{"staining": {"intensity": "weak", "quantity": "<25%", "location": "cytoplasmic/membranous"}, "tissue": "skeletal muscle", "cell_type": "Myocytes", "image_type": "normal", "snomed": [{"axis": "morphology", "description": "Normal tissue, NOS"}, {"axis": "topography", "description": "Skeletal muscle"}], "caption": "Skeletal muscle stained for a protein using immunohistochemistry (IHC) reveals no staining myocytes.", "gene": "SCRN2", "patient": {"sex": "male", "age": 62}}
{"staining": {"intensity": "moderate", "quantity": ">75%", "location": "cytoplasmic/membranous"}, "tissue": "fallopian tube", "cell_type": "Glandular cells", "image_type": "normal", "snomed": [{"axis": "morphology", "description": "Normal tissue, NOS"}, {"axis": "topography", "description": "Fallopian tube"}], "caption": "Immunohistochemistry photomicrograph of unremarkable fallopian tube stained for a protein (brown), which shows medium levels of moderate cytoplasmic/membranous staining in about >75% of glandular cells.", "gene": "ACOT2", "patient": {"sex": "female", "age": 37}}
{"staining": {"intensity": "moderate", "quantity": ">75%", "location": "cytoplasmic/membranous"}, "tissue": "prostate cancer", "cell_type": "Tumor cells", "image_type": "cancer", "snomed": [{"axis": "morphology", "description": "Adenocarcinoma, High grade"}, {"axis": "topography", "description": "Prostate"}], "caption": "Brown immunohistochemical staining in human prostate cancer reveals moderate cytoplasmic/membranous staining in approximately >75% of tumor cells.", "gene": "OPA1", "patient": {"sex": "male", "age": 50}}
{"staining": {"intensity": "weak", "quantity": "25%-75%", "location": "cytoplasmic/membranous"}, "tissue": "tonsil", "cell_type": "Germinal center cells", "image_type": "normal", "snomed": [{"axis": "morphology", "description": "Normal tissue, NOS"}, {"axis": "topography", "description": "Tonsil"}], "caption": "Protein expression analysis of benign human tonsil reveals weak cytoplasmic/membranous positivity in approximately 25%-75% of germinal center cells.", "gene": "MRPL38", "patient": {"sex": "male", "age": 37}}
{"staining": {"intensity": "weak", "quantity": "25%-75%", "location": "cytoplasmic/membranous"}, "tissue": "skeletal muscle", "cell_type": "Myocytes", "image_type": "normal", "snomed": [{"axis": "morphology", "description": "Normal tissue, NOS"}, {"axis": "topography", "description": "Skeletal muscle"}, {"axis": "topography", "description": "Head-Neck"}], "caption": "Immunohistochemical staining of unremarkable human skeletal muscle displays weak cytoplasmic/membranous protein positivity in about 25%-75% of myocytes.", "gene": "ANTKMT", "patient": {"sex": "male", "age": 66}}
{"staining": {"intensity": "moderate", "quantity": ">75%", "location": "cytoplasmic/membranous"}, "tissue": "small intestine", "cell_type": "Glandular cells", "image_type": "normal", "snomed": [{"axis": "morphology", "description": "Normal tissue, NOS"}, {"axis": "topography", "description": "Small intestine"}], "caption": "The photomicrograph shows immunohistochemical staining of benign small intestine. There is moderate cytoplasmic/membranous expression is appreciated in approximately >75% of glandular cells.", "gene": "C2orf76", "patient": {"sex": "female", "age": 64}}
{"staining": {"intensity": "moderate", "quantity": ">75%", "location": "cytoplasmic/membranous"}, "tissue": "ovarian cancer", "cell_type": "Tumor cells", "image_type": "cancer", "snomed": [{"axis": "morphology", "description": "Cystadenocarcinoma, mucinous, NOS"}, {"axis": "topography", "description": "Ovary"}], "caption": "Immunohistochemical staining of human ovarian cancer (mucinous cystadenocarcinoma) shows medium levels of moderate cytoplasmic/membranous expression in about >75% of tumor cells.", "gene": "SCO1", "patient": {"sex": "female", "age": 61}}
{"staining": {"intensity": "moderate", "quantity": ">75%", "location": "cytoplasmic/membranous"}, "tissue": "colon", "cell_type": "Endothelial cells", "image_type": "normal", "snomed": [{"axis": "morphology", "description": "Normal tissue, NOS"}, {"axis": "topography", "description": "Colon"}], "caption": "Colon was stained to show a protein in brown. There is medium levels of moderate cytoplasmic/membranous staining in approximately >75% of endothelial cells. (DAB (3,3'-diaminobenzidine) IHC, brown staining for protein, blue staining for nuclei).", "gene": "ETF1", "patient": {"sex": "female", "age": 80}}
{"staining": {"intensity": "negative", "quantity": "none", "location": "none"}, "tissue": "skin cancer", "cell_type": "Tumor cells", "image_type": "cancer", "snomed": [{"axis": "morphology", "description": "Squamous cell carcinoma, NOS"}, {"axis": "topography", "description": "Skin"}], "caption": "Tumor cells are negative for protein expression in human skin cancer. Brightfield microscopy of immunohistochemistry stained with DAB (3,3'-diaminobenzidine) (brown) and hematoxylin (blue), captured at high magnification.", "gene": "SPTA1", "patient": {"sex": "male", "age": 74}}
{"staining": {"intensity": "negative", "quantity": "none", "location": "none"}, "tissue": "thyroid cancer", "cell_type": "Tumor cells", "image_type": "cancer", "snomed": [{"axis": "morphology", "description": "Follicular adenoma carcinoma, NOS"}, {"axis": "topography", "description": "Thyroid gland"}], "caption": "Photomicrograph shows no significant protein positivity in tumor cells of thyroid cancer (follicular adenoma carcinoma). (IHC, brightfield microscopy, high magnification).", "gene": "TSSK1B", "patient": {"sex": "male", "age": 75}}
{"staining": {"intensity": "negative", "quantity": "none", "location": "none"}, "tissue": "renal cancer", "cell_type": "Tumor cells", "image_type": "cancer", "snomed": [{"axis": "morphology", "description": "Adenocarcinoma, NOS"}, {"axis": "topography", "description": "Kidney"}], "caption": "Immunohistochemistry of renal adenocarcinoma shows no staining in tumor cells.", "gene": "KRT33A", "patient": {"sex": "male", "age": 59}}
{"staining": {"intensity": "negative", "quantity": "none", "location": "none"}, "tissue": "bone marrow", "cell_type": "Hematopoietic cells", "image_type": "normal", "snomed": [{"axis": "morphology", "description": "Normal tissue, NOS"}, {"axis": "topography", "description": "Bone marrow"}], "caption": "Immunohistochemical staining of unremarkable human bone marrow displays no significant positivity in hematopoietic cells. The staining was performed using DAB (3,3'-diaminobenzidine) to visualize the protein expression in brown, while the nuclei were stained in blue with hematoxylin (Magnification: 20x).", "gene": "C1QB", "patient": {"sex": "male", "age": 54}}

— PROBLEM DESCRIPTION —
Keep only the lines of the listing that contain the word "diaminobenzidine", and copy them.

— RESPONSE AREA —
{"staining": {"intensity": "moderate", "quantity": ">75%", "location": "cytoplasmic/membranous"}, "tissue": "colon", "cell_type": "Endothelial cells", "image_type": "normal", "snomed": [{"axis": "morphology", "description": "Normal tissue, NOS"}, {"axis": "topography", "description": "Colon"}], "caption": "Colon was stained to show a protein in brown. There is medium levels of moderate cytoplasmic/membranous staining in approximately >75% of endothelial cells. (DAB (3,3'-diaminobenzidine) IHC, brown staining for protein, blue staining for nuclei).", "gene": "ETF1", "patient": {"sex": "female", "age": 80}}
{"staining": {"intensity": "negative", "quantity": "none", "location": "none"}, "tissue": "skin cancer", "cell_type": "Tumor cells", "image_type": "cancer", "snomed": [{"axis": "morphology", "description": "Squamous cell carcinoma, NOS"}, {"axis": "topography", "description": "Skin"}], "caption": "Tumor cells are negative for protein expression in human skin cancer. Brightfield microscopy of immunohistochemistry stained with DAB (3,3'-diaminobenzidine) (brown) and hematoxylin (blue), captured at high magnification.", "gene": "SPTA1", "patient": {"sex": "male", "age": 74}}
{"staining": {"intensity": "negative", "quantity": "none", "location": "none"}, "tissue": "bone marrow", "cell_type": "Hematopoietic cells", "image_type": "normal", "snomed": [{"axis": "morphology", "description": "Normal tissue, NOS"}, {"axis": "topography", "description": "Bone marrow"}], "caption": "Immunohistochemical staining of unremarkable human bone marrow displays no significant positivity in hematopoietic cells. The staining was performed using DAB (3,3'-diaminobenzidine) to visualize the protein expression in brown, while the nuclei were stained in blue with hematoxylin (Magnification: 20x).", "gene": "C1QB", "patient": {"sex": "male", "age": 54}}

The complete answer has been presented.